Azka duduk bersandar pada dinding ruangan tengah, membiarkan Pixel tetap mencengkeram kausnya dengan kedua kaki depan.
“Jangan manja gini setiap hari, ya … gue takut ketagihan,” ucap Azka lagi, sembari tanpa sadar mulai terkekeh pelan.
Pixel mendongakkan kepala, menatap wajah tampan Azka, seolah mengerti dengan perkataan cowok itu, sebelum kembali menggulung diri.
Azka menggeleng-gelengkan kepala pelan saat melihat hal itu, tidak tahu harus menertawakan dirinya sendiri atau mengagumi tingkat lucu dari kucing peliharaannya ini.
“Gue mimpi punya anak tadi … rasanya nyata banget … kayak … sulit banget buat dijelasin dengan kata-kata aja,” kata Azka dengan begitu sangat lirih kepada Pixel, nada suaranya hangat, tetapi masih terdengar sisa-sisa kebingungan dari mimpi barusan.
Azka kembali menatap Pixel—lebih lama, tenang, dan anehnya sangat damai—seolah semua rasa pusing, mimpi aneh, dan pertanyaan yang masih menggantung itu menghilang begitu saja tanpa tersisa.
Akan tetapi, itu tidak berlangsung lama, lantaran atensi Azka seketika teralihkan saat tiba-tiba saja mendengar suara bel apartemen miliknya berbunyi. Ia segera bangun dari posisi duduk, dan mulai melangkahkan kaki menuju pintu utama sambil menggendong Pixel dengan penuh ketulusan.
Begitu tiba di pintu utama, Azka secara perlahan-lahan membukanya guna melihat sosok orang yang telah mengunjunginya pada pagi hari ini. Ia menggeleng pelan, saat mendapati kehadiran Livia dan Rhea tepat di depan ruangan pribadinya.

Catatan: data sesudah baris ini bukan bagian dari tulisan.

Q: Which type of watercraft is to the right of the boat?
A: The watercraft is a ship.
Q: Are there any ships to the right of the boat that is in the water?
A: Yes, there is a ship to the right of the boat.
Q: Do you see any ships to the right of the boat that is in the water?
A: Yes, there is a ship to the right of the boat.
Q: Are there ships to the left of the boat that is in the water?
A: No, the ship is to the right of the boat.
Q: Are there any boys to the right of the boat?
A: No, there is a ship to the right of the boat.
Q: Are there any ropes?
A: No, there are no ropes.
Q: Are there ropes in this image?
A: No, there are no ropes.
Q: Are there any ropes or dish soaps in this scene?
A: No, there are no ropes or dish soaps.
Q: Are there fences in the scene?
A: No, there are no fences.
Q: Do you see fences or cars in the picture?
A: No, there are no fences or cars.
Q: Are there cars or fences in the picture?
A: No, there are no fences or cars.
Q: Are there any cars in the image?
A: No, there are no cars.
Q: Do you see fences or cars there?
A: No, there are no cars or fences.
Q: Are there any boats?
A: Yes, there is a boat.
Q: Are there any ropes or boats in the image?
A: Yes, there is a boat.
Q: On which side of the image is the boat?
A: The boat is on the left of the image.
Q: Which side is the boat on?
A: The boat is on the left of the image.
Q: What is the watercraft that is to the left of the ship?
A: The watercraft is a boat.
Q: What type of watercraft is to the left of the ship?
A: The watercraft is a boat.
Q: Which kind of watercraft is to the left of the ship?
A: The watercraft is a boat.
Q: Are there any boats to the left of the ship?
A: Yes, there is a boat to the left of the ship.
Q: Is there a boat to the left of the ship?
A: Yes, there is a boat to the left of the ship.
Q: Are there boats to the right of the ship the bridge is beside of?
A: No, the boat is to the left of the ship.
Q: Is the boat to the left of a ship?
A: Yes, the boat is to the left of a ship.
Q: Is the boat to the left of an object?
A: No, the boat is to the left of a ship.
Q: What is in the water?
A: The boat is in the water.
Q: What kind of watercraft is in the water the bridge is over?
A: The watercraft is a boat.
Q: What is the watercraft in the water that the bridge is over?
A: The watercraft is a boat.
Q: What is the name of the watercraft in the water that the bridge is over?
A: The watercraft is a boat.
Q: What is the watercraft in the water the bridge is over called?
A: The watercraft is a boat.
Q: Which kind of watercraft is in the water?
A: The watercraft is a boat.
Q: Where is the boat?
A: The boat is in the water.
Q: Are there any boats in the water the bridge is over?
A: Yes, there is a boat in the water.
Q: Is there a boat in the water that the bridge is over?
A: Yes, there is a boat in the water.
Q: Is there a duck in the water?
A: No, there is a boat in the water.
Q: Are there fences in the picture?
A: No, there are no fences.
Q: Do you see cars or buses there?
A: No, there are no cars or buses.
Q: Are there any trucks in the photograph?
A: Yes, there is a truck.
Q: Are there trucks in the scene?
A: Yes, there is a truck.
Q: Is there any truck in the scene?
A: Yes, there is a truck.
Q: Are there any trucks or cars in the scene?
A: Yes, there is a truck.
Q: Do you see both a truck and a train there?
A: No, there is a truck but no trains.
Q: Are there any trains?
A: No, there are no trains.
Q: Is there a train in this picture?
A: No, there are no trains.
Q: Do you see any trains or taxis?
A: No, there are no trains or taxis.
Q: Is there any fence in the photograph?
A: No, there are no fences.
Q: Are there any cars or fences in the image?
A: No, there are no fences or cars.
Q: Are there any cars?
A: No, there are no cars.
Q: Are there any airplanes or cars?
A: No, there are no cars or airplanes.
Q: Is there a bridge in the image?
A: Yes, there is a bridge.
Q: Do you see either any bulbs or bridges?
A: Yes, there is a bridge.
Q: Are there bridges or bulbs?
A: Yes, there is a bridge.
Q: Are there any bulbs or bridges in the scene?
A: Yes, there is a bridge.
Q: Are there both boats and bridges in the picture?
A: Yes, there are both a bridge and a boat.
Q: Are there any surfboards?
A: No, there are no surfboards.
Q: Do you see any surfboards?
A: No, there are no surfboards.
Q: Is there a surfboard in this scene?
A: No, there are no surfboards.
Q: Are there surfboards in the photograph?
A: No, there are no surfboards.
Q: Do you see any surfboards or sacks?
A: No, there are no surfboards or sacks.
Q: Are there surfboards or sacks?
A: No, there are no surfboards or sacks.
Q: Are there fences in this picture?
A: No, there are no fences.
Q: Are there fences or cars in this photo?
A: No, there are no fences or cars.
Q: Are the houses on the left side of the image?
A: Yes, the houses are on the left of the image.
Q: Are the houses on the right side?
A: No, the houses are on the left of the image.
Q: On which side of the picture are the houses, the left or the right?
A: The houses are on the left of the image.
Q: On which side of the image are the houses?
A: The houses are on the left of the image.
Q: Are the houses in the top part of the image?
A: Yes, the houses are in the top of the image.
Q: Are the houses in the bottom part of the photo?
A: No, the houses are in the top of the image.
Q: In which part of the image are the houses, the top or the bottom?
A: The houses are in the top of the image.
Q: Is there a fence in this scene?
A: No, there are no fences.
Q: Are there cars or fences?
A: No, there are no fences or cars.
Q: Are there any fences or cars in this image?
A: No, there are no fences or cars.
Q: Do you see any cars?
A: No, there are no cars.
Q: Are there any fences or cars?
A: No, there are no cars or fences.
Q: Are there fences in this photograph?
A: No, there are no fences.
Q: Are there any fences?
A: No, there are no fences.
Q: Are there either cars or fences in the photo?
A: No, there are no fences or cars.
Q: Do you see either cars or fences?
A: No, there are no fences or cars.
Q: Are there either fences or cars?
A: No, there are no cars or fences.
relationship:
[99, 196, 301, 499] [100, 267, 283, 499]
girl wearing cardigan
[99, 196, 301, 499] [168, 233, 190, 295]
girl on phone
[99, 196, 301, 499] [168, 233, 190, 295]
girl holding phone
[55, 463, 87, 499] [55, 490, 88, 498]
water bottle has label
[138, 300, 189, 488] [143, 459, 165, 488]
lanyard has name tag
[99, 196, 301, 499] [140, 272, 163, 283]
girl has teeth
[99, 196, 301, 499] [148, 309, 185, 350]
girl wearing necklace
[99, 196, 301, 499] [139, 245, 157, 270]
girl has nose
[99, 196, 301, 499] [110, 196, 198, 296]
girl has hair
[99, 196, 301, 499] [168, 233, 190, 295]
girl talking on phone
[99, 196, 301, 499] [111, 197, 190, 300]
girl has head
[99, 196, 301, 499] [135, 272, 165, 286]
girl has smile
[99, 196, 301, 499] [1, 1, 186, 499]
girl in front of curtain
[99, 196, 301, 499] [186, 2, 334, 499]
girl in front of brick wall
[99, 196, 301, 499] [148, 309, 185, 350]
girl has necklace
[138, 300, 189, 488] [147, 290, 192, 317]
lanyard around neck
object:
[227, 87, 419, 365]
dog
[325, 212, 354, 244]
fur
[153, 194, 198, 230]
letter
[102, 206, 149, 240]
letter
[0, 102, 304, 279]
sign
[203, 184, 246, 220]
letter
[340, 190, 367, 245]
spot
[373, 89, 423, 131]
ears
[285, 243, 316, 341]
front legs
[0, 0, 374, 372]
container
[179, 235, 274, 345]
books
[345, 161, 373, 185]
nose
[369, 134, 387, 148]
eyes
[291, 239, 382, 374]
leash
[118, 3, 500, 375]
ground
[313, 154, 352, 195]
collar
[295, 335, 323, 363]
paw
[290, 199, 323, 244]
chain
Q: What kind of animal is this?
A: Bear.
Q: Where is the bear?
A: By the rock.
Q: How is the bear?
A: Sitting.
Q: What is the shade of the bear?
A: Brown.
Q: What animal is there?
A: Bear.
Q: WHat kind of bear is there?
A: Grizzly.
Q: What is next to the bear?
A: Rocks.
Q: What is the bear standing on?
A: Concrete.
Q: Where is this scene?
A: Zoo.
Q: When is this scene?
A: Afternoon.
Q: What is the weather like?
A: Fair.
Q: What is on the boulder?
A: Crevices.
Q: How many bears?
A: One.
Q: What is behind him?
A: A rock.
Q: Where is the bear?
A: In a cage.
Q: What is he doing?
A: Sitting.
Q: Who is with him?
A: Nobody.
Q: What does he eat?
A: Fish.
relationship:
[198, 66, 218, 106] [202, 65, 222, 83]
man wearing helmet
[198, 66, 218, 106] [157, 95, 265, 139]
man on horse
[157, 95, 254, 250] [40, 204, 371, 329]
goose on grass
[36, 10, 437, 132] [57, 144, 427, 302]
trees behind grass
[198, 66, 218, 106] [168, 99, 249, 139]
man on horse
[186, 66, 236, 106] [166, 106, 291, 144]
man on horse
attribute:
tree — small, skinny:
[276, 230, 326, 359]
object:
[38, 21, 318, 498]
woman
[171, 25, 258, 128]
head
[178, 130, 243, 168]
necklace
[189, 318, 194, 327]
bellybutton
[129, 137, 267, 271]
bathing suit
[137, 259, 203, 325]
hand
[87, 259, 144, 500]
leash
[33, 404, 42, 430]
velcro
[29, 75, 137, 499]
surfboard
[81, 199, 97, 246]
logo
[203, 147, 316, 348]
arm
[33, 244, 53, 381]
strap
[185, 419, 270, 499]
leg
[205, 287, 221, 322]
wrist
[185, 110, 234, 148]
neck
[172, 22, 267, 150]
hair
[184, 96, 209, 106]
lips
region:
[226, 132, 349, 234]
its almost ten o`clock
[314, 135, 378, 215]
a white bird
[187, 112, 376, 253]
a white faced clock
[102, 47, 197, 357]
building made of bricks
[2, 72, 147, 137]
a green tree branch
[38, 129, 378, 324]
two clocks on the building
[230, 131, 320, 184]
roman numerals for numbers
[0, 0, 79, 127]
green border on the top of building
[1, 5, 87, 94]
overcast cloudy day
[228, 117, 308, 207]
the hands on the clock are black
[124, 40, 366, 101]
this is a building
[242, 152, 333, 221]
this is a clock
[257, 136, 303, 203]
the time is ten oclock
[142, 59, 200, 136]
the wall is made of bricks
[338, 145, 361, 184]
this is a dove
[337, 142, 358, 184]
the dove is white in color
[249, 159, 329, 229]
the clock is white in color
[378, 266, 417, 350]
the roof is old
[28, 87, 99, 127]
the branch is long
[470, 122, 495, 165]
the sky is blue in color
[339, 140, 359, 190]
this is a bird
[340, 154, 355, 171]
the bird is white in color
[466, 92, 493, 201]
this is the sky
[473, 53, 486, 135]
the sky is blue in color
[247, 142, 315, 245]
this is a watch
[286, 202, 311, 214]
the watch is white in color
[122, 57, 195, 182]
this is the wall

“Ternyata kalian, gue kira siapa,” kata Azka, sembari sedikit memperbaiki posisi Pixel.
Livia mengukir senyuman tipis sambil memperbaiki letak kacamatanya yang sedikit turun, tetapi itu tidak berlangsung lama, karena dirinya refleks mengerutkan kening saat melihat Azka tengah menggendong seekor kucing. “Eh … kucing? Kucing siapa itu, Az?”
Rhea terkekeh pelan sebelum Azka sempat menjawab. “Itu Pixel … kemarin dia resmi jadi anaknya Azka.”
Livia membelalakkan mata saat mendengar hal itu. “Lu dua detik aja tanpa drama hidup baru tuh nggak bisa, ya?”
Azka menggeleng kecil saat mendengar hal itu, memeluk Pixel lebih erat seolah mencari ketenangan dari bulu halus kucing mungil itu. “Udah lah … masuk dulu. Jangan bikin hewan gue kedinginan.”
Rhea dan Livia saling pandang sejenak, sebelum melangkahkan kaki masuk ke dalam ruangan apartemen milik sahabat baik mereka berdua itu.
Sepanjang perjalanan, Rhea dan Livia mengajak Azka untuk mengobrol serta bercanda ria, membuat cowok itu secara perlahan-lahan mulai menghilangkan semua rasa pusing dari mimpi yang pada pagi hari ini telah dialami.